En la preparación de la maceta, ya hay decisiones que tomar

Antes de que comience el trasplante en sí, hay que preparar la maceta. Se coloca la malla de drenaje en la maceta limpia y se dispone el alambre para fijar el árbol. Es una fase que puede parecer discreta, pero ya en este momento se requiere criterio.

El alambre debe cortarse desde el principio más largo de lo que parece necesario. Si se corta demasiado corto, no alcanzará en el momento decisivo del trasplante. Parece un detalle menor, pero refleja la naturaleza de este trabajo: en una secuencia donde los pasos no tienen marcha atrás, la preparación es el único momento en que se puede anticipar lo que viene. El margen que se crea aquí da calma a las etapas posteriores.

¿Por qué el método difiere entre árboles caducifolios y sabina china?

La forma de fijar el alambre varía según el árbol. En los árboles caducifolios, el alambre que pasa por debajo se engancha con un gancho. En la sabina china, en cambio, el alambre que pasa por debajo se ata por arriba.

¿Por qué? La sabina china es un árbol con mucho volumen en la parte superior. La cantidad de sustrato que cabe en la maceta es relativamente poca, y el centro de gravedad tiende a desplazarse hacia arriba. Con solo enganchar el alambre, la fijación no puede soportar ese peso. Pasando el alambre por debajo y atándolo firmemente por arriba es como se puede, por primera vez, sostener el peso real del árbol.

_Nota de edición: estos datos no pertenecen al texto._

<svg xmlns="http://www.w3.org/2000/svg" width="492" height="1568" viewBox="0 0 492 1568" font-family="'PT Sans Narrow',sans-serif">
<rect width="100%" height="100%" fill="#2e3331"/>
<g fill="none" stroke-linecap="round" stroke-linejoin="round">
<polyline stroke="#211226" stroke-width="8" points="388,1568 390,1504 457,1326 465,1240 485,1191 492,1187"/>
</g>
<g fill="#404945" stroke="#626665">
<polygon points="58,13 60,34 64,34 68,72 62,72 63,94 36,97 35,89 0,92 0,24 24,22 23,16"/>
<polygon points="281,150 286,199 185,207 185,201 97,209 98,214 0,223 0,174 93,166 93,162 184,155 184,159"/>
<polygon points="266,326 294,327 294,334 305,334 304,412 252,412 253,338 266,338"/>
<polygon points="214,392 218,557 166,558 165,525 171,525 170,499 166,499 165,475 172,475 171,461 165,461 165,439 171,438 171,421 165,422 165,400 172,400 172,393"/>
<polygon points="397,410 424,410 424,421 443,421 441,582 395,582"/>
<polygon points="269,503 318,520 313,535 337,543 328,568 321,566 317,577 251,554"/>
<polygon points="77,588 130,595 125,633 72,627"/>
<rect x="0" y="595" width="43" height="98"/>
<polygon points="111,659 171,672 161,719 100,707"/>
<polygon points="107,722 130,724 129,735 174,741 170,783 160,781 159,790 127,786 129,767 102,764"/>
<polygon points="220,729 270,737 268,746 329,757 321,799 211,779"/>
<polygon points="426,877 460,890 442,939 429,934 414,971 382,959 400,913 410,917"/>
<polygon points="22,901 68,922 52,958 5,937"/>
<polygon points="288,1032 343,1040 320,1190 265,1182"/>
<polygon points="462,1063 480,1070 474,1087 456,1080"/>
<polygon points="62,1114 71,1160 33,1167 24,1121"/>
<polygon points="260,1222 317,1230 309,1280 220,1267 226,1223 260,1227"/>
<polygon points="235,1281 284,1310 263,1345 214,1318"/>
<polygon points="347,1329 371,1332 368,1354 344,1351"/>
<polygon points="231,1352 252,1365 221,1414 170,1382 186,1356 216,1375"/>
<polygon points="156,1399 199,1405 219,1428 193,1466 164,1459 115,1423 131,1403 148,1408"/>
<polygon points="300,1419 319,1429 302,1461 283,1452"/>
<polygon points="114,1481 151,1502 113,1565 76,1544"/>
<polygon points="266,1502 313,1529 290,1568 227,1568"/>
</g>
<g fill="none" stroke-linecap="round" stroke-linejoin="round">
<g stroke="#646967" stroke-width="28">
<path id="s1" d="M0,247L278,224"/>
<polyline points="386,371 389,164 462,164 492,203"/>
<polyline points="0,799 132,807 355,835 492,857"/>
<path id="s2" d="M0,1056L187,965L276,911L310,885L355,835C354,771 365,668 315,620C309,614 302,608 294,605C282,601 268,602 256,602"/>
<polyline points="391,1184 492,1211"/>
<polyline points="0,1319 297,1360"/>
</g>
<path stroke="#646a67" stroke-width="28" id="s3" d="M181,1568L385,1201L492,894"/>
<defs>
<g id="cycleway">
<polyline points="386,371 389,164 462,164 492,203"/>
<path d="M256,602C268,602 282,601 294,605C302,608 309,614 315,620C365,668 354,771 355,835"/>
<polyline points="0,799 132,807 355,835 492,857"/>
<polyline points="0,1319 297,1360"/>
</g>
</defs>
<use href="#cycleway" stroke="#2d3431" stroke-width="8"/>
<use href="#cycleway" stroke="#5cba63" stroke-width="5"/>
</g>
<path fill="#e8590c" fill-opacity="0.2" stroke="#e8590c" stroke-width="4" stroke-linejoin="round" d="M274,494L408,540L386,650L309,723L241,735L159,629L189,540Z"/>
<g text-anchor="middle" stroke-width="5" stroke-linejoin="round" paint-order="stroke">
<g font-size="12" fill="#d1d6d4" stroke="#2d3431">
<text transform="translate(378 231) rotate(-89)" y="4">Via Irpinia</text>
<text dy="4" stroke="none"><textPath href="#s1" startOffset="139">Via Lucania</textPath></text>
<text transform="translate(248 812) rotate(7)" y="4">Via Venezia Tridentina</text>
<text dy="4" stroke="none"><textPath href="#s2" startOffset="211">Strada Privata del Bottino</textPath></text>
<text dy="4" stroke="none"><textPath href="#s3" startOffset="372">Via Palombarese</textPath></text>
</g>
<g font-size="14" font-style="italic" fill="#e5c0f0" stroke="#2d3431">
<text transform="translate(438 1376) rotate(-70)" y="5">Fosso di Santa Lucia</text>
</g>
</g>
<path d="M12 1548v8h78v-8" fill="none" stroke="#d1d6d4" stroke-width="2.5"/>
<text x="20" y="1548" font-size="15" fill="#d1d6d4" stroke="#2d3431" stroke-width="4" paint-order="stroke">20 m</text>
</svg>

No se trata de memorizar «así se hace con la sabina china». ¿Dónde está el peso de este árbol? A partir de esa observación se deduce el método. Incluso dentro de la misma «preparación de la maceta», lo que se hace cambia según si se ha leído o no el árbol que se tiene delante.

Antes de mover las manos, se mira el árbol

La fase de preparación no es una «etapa previa» al trasplante. Observar la forma del árbol, imaginar su centro de gravedad, pensar en cómo fijarlo: el trasplante ya ha comenzado aquí.

Colocar la malla de drenaje, pasar el alambre, comprobar la longitud. En cada uno de esos gestos habita la pregunta: «¿cómo voy a tratar este árbol?».

Aprender los pasos y saber leer el árbol son habilidades distintas. La primera se adquiere con la repetición. La segunda crece poco a poco según cuánto tiempo se ha pasado frente al árbol. La preparación del trasplante es el lugar donde ambas se encuentran en silencio.